About this task
How many lines in the records below contain the word "floor"? State only that number.

Records
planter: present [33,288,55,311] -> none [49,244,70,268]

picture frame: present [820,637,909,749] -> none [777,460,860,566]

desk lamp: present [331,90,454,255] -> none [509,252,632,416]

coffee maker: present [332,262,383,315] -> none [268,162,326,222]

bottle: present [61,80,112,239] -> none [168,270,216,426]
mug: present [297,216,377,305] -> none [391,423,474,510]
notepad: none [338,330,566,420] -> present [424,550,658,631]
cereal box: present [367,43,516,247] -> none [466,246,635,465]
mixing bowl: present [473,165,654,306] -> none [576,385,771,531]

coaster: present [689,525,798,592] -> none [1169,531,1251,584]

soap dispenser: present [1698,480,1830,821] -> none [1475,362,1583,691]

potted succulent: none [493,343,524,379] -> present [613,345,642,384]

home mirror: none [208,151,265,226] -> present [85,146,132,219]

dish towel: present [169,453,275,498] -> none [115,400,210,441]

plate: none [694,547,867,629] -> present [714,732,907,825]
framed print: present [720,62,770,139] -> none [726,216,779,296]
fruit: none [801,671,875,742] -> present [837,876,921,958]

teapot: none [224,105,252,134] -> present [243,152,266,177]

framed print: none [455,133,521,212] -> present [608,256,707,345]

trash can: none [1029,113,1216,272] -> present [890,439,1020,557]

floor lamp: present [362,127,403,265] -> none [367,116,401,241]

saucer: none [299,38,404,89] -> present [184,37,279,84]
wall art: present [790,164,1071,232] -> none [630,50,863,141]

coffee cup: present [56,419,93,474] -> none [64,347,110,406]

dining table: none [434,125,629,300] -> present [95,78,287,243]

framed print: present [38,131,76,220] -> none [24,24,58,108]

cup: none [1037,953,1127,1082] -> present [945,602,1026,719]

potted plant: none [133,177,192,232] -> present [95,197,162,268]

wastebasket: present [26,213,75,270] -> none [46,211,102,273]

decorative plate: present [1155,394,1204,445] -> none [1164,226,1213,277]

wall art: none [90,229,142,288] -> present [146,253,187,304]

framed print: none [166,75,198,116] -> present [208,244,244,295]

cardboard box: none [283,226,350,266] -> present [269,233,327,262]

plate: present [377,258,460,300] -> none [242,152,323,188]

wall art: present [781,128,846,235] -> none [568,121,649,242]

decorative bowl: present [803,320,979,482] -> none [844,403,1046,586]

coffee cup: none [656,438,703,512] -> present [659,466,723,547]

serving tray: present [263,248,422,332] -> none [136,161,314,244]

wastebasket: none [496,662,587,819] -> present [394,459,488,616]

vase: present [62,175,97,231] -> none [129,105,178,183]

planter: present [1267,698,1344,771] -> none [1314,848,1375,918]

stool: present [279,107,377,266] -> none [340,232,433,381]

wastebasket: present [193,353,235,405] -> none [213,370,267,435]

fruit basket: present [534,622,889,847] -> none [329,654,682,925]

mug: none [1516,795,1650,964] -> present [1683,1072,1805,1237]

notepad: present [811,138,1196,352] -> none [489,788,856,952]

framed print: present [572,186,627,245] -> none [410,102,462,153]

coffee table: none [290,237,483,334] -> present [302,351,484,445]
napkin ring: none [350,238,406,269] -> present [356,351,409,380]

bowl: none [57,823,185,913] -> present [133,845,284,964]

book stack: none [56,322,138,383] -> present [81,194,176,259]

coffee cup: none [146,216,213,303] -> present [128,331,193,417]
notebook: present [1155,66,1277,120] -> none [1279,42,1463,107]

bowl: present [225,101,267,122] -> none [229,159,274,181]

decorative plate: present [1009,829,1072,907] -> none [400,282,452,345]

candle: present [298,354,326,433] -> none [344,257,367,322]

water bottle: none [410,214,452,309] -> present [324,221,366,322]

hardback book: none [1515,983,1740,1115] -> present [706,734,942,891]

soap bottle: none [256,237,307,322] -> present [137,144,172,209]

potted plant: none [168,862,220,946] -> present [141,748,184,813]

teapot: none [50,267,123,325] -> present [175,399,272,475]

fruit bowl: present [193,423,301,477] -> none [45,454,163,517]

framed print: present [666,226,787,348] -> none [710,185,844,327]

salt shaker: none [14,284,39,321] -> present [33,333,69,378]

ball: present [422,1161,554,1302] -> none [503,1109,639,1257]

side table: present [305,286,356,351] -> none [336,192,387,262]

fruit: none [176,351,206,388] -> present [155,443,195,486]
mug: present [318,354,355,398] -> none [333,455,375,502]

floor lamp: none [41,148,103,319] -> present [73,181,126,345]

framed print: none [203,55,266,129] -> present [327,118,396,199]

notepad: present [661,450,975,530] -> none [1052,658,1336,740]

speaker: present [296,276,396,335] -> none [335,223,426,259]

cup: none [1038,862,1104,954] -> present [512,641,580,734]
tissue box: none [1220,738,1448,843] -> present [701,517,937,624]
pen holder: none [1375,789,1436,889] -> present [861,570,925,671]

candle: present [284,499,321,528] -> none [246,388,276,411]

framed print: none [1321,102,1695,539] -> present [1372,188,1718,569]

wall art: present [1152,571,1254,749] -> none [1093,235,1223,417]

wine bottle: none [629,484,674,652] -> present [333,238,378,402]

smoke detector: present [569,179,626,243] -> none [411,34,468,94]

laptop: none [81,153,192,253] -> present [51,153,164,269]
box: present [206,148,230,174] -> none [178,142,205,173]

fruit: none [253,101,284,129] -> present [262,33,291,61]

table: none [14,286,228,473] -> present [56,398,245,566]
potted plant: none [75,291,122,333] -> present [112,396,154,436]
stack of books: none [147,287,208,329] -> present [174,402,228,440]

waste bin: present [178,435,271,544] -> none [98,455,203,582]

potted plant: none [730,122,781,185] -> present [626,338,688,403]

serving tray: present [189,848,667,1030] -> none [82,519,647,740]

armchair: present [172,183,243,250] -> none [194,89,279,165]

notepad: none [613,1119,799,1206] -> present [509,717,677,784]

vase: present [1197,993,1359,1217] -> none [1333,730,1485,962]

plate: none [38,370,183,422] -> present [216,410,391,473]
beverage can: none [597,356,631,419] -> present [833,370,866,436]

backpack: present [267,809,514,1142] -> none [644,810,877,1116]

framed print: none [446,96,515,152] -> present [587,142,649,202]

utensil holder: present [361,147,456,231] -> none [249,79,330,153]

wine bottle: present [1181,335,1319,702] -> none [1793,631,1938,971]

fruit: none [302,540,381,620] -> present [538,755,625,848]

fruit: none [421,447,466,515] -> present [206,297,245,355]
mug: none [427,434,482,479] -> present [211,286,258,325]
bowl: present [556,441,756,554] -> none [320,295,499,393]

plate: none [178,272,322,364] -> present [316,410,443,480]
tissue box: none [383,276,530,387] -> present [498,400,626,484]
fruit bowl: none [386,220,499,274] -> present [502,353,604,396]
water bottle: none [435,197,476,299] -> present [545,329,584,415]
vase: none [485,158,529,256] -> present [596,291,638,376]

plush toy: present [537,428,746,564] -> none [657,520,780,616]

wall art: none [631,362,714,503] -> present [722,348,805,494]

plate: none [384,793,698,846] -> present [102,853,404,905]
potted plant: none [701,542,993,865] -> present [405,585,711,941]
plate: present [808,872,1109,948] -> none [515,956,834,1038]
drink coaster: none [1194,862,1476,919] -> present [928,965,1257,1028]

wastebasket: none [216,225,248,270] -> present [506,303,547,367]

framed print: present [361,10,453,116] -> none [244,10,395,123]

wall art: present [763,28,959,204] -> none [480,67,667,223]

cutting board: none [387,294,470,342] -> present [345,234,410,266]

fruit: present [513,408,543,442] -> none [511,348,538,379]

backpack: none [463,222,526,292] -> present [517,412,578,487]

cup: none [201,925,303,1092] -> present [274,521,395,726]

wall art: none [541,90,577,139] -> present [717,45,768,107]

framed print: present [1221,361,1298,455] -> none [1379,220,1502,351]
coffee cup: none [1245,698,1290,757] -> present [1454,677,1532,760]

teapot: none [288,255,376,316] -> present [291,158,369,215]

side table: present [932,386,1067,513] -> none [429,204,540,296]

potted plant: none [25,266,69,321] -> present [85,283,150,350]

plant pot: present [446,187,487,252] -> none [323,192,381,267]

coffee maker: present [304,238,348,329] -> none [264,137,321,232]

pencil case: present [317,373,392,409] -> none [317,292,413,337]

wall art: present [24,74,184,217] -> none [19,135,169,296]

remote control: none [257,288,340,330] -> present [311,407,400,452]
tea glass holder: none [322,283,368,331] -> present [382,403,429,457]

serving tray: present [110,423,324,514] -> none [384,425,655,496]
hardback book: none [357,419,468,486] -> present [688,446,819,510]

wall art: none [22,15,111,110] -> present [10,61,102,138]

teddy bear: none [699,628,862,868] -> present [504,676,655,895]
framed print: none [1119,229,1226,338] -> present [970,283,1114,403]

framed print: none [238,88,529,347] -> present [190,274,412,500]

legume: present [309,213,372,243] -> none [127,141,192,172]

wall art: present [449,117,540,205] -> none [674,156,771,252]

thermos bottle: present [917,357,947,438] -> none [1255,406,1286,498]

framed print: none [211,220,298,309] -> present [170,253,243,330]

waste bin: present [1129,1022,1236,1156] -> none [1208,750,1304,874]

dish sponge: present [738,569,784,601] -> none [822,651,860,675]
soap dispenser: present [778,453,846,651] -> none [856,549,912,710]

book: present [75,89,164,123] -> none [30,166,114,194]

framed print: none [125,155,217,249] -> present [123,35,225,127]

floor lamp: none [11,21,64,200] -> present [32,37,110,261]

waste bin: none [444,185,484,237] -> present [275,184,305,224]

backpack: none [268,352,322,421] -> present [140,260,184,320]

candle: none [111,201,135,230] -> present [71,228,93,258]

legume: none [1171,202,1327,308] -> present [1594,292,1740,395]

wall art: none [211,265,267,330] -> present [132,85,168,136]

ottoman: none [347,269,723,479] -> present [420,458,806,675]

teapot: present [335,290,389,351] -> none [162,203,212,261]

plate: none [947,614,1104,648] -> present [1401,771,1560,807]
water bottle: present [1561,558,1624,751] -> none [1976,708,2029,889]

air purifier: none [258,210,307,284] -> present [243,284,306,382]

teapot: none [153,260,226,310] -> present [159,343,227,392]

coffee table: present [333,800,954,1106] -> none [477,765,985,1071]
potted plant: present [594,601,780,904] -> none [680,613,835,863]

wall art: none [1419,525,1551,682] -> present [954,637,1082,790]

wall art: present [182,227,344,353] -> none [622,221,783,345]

Answer section
3